Complete the following:
1. In the topology thread, who provided the examples of US spaces that are not weak Hausdorff?
2. Extract from the topology thread everything from "Example 2: Let" down to "in this post.".

Reading text:

___

Now assume no value is repeated infinitely many times and suppose the sequence converges to two distinct points $x$ and $x'$. By taking a subsequence we can assume neither of $x$ and $x'$ appears as a value in the sequence. If $Y=\mathbb N\cup\{\infty\}$ is the one-point compactfication of the discrete space $\mathbb N$, $Y$ is compact Hausdorff and the map $f:Y\to X$ defined by $f(n)=x_n$ and $f(\infty)=x$ is continuous. Hence $f(Y)$ is closed in $X$. As $x'$ is the limit of the $x_n$, $x'\in\overline{f(Y)}=f(Y)$, but $x'\notin f(Y)$. Contradiction.

Answer 1

I think that your proof that wH implies US is correct.

Maybe at the end you don't need the quoted lemma 1 at all: if $x_n \to x'$ where $x' \in X$ with $x' \neq x$, too, then indeed $x' \in \overline{f[Y]}=f[Y]$ but clearly $x' \notin f[Y]$...

For the example, you need to go into the obscure spaces by van Douwen and some others that are US but not KC, I think. They're pretty rare, because there isn't much interest in these weak separation properties anyway.

Answer 2

Here are some examples of US spaces that are not weak Hausdorff. They were provided by Paul Fabel in this math overflow post. In each case, the space is not KC, since it contains a compact subspace that is not closed; but the subspace is also Hausdorff, showing that the space is not even weak Hausdorff.

Example 1: Let $\omega_1$ be the first uncountable ordinal with the usual order topology. Take the one-point compactification $\omega_1+1=[0,\omega_1]$ and then split the maximum point into two points, similar to the contruction of the "line with two origins". In other words, take $X=[0,\omega_1]\cup\{\omega'_1\}$ where sets of the form $(\beta,\omega_1)\cup\{\omega'_1\}$ with $\beta<\omega_1$ form a nbhd basis at $\omega'_1$.

The subset $[0,\omega_1]$ is compact Hausdorff, but not closed in $X$, so $X$ is not weak Hausdorff. It is also not too difficult to check that $X$ is US. (Sequences in $[0,\omega_1)$ cannot converge to $\omega_1$ or to $\omega'_1$; and sequences that take the value $\omega_1$ infinitely many times can only converge to $\omega_1$ by the $T_1$ property, and similarly for $\omega'_1$.)

Example 2: Let $I=[0,1]$ with its usual topology. Take $X=I\cup\{z\}$ for an additional point $z$. Open subsets of $I$ remain open in $X$, and open nbhds of $z$ are the subsets containing $z$ and whose intersection with $I$ is open dense in $I$ (in other words the complements in $X$ of closed nowhere dense subsets of $I$).

The subspace $I$ is compact Hausdorff, but not closed in $X$; hence $X$ is not weak Hausdorff. The fact that $X$ is US is shown in detail in this post.

___

Provided data:
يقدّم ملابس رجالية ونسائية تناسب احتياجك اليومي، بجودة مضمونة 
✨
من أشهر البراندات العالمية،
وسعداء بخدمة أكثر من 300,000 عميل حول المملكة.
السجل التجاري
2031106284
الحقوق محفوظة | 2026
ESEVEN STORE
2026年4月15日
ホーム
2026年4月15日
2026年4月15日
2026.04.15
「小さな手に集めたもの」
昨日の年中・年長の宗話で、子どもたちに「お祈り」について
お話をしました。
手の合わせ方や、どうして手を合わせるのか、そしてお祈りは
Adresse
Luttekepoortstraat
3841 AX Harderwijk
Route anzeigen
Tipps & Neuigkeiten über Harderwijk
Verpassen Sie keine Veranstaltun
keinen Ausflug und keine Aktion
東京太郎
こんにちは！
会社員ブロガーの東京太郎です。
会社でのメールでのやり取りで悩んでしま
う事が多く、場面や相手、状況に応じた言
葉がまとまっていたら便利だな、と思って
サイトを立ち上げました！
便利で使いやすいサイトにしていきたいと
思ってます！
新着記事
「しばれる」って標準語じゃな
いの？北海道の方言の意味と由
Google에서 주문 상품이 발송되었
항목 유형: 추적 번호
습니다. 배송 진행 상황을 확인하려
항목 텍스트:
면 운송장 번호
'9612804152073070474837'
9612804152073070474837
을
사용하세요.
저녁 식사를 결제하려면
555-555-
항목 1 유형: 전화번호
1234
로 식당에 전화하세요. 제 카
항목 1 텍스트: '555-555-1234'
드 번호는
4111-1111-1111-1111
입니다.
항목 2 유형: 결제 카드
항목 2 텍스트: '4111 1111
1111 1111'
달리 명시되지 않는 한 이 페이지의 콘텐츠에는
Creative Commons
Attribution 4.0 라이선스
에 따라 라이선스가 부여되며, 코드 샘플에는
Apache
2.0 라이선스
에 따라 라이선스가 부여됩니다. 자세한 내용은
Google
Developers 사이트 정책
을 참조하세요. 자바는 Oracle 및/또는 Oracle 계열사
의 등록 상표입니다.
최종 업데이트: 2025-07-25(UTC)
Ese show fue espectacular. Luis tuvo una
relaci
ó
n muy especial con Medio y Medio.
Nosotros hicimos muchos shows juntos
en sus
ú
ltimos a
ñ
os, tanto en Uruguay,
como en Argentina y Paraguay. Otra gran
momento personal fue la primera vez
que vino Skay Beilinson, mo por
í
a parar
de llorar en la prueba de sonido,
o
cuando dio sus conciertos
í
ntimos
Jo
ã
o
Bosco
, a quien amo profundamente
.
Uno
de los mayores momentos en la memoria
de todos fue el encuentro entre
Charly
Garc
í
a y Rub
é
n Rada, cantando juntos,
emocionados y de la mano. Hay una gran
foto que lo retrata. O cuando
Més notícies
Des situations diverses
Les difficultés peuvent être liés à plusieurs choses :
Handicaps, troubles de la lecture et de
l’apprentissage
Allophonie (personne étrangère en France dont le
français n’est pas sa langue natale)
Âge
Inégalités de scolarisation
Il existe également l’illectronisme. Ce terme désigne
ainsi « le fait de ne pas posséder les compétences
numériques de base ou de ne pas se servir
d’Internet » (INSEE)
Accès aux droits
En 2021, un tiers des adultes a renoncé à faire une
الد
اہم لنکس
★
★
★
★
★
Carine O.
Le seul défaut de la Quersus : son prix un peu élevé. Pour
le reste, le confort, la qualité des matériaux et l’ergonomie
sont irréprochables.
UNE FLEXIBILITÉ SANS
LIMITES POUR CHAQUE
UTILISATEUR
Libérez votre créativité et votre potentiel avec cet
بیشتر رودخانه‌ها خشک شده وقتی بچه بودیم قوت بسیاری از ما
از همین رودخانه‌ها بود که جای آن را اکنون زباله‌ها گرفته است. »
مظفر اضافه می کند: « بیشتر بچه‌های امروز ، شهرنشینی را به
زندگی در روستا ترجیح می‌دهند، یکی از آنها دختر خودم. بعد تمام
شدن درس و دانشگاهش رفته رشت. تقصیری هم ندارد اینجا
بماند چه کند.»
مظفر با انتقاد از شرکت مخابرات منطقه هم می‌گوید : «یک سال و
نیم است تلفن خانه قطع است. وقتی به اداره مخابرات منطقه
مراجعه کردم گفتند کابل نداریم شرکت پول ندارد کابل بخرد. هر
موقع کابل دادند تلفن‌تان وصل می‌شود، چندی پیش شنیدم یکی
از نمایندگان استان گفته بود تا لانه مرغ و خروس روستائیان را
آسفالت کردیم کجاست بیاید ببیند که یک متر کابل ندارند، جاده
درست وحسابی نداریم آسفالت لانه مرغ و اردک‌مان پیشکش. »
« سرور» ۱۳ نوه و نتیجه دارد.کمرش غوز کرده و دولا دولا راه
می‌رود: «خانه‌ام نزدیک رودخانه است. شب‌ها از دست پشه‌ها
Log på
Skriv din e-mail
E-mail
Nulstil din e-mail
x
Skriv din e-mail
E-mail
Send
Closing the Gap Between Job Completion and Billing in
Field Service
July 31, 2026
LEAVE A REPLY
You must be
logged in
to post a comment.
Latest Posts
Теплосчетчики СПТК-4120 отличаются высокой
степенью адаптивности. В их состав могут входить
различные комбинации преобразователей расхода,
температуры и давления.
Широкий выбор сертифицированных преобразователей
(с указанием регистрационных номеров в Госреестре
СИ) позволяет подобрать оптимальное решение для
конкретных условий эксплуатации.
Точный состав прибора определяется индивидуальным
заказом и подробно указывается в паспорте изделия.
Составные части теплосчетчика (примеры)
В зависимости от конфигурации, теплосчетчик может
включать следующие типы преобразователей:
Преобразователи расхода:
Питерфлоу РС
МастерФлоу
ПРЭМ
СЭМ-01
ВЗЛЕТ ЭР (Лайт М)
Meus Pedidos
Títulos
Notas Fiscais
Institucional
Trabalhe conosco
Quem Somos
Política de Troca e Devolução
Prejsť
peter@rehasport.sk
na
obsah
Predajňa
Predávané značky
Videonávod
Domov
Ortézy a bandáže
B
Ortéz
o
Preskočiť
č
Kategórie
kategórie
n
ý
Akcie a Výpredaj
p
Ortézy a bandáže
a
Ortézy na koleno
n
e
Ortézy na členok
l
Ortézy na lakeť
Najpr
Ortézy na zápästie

___

Task-by-task answers:
1. Paul Fabel, in a math overflow post.

2.
Example 2: Let $I=[0,1]$ with its usual topology. Take $X=I\cup\{z\}$ for an additional point $z$. Open subsets of $I$ remain open in $X$, and open nbhds of $z$ are the subsets containing $z$ and whose intersection with $I$ is open dense in $I$ (in other words the complements in $X$ of closed nowhere dense subsets of $I$).

The subspace $I$ is compact Hausdorff, but not closed in $X$; hence $X$ is not weak Hausdorff. The fact that $X$ is US is shown in detail in this post.